Because she hadn’t really quit. Yes, she’d left the office. She’d left behind the piddling salary and long hours of a staff writer whose other responsibility was to look fo
r disappeared assets and agents. Instead, she took a new freelance position: analyzing leads, plotting contingencies, and then assassinating the disappeared operatives who were un-disappeared by people like her husband. By people who are her husband.
So in addition to being a liar, she was now a murderer, and this wasn’t something she’d wanted to admit to her husband. She didn’t think this was something she’d need to admit, because Malcolm had promised that he would never bring Will inside. And he hadn’t. So this whole thing wasn’t really Malcolm’s fault.
Was it Will’s fault? She didn’t know what exactly happened between him and that woman. But Chloe was pretty sure that it wasn’t a simple matter of cruel infidelity.
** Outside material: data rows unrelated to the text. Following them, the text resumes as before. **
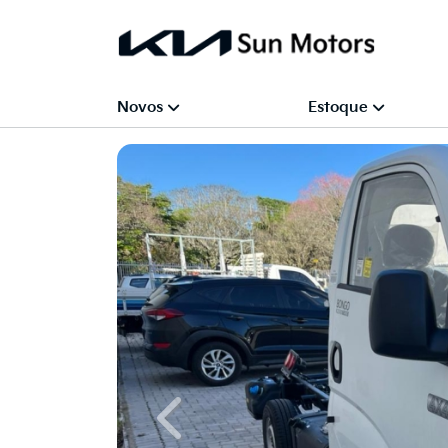
Novos
Estoque
Previous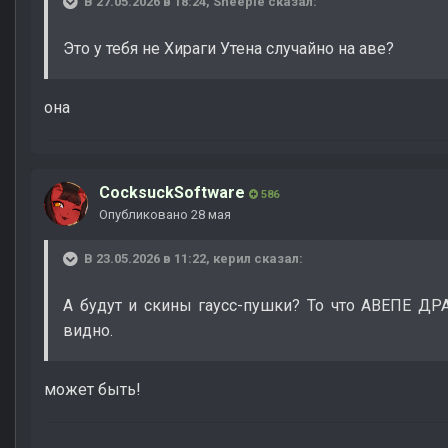
В 27.05.2026 в 18:24,
Sheeple
сказал:
Это у тебя не Хираги Утена случайно на аве?
она
CocksuckSoftware
586
Опубликовано
28 мая
В 23.05.2026 в 11:22,
керил
сказал:
А будут и скины гаусс-пушки? То что АВЕПЕ Д
видно.
может быть!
Did she want to know the particulars? She’d already decided to forgive Will. Maybe the details would only get in the way.
Chloe reached out to Will’s face, palm against his bloody cheek, and they stared at each other, lying there on the rough ground, side by side.
She realized that she was crying, and she didn’t know when she’d started.
—
On the same day last spring when Will first met Elle, he mounted an electronic box on the dashboard of the rental Fiat that he was about to drive around southwest France. As a driving aid, this box was nothing special: no wide choice of voices, no exhaustive menu of map options, not very responsive to changing traffic conditions.
But what the device did do that was very unusual was capture cell-phone signals, and transmit them via satellite to the mainframe computer in the cool windowless room on the deuxième étage of the Paris bureau, where an algorithm instantly recognized that a disposable mobile in the French Pyrénées placed a call to a mobile in central Moscow, which then connected to a landline a few blocks away. This was the event that caught Omar’s attention.
The French mobile’s signal then disappeared. Two days later that same phone reappeared in Montpelier, where a bank’s security camera photographed a couple dozen different people who could be the phone’s operator. A highly effective facial-recognition program then matched one of those faces to a small, extremely secure database. After cross-referencing Will’s notes, Omar added the name Taylor Lindhurst as a known alias to this database; thanks to the bank’s records, the new name Sean Cullen too. These aliases filled out the file of a well-connected ex-Travelers asset who’d been suspected of selling secrets to the Russians, a suspicion that was confirmed when the man disappeared three years ago. Now, thanks to an unwitting Will, that traitor had been found.